'''

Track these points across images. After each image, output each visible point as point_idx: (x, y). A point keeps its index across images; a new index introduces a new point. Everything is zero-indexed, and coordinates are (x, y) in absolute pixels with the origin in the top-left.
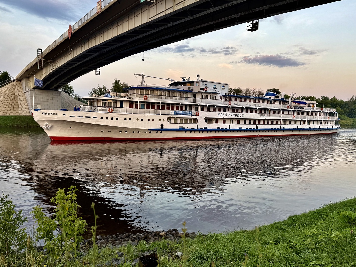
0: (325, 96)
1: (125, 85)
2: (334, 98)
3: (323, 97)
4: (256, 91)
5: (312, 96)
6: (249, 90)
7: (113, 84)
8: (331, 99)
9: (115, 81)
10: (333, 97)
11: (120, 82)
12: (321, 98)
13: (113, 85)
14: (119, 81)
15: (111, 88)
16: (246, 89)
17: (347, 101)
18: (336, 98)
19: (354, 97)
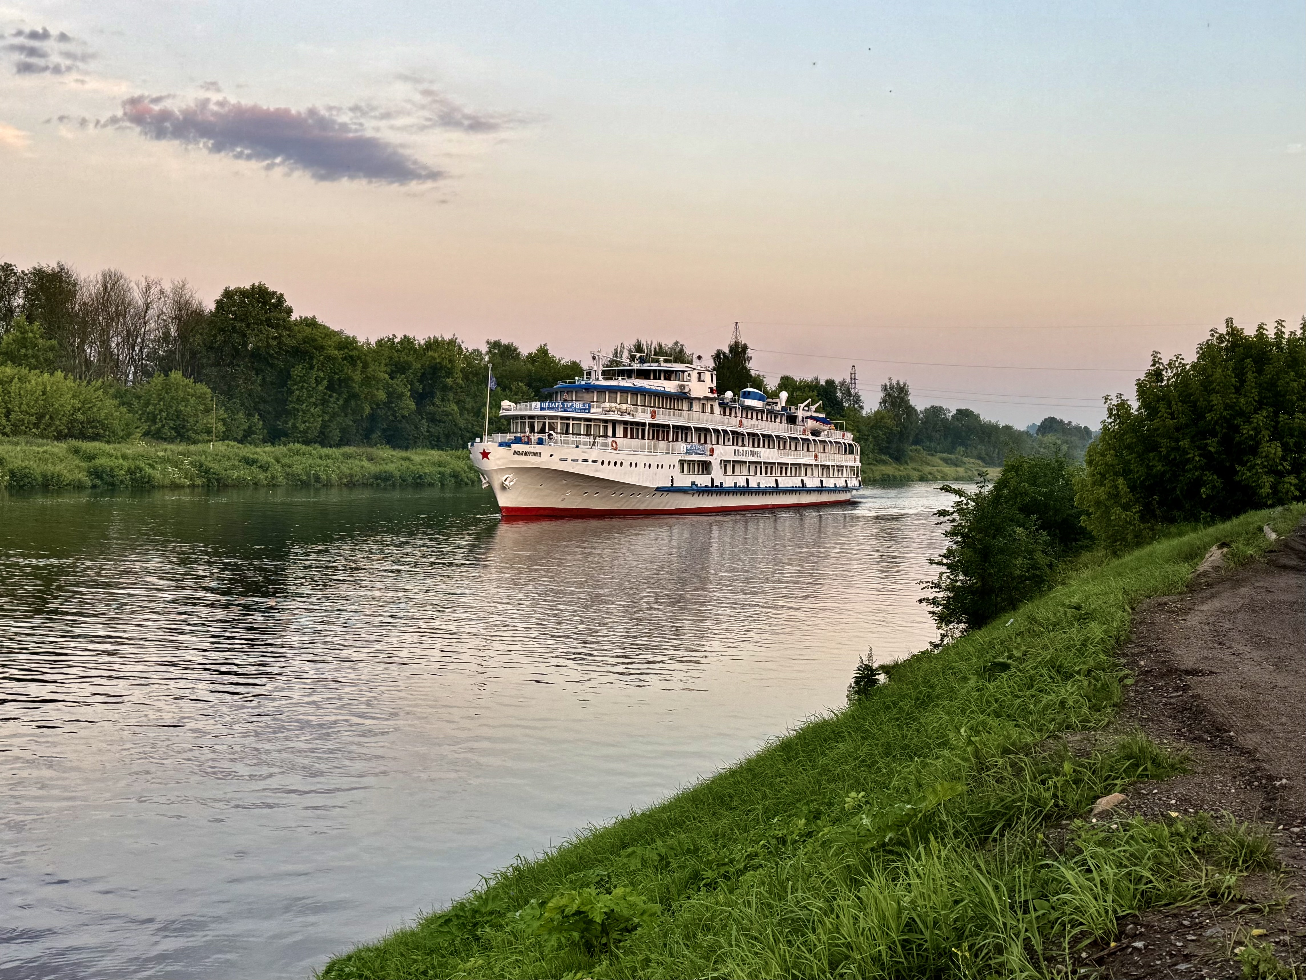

'''

• [About this task]
No pictures go in the copy. Set down all the data exactly.

• [Solution to this exercise]
Track these points across images. After each image, output each visible point as point_idx: (x, y). A point keeps its index across images; a new index introduces a new point. Everything is zero-indexed, and coordinates are (x, y) in absolute pixels with the origin in the top-left.
0: (325, 96)
1: (125, 85)
2: (334, 98)
3: (323, 97)
4: (256, 91)
5: (312, 96)
6: (249, 90)
7: (113, 84)
8: (331, 99)
9: (115, 81)
10: (333, 97)
11: (120, 82)
12: (321, 98)
13: (113, 85)
14: (119, 81)
15: (111, 88)
16: (246, 89)
17: (347, 101)
18: (336, 98)
19: (354, 97)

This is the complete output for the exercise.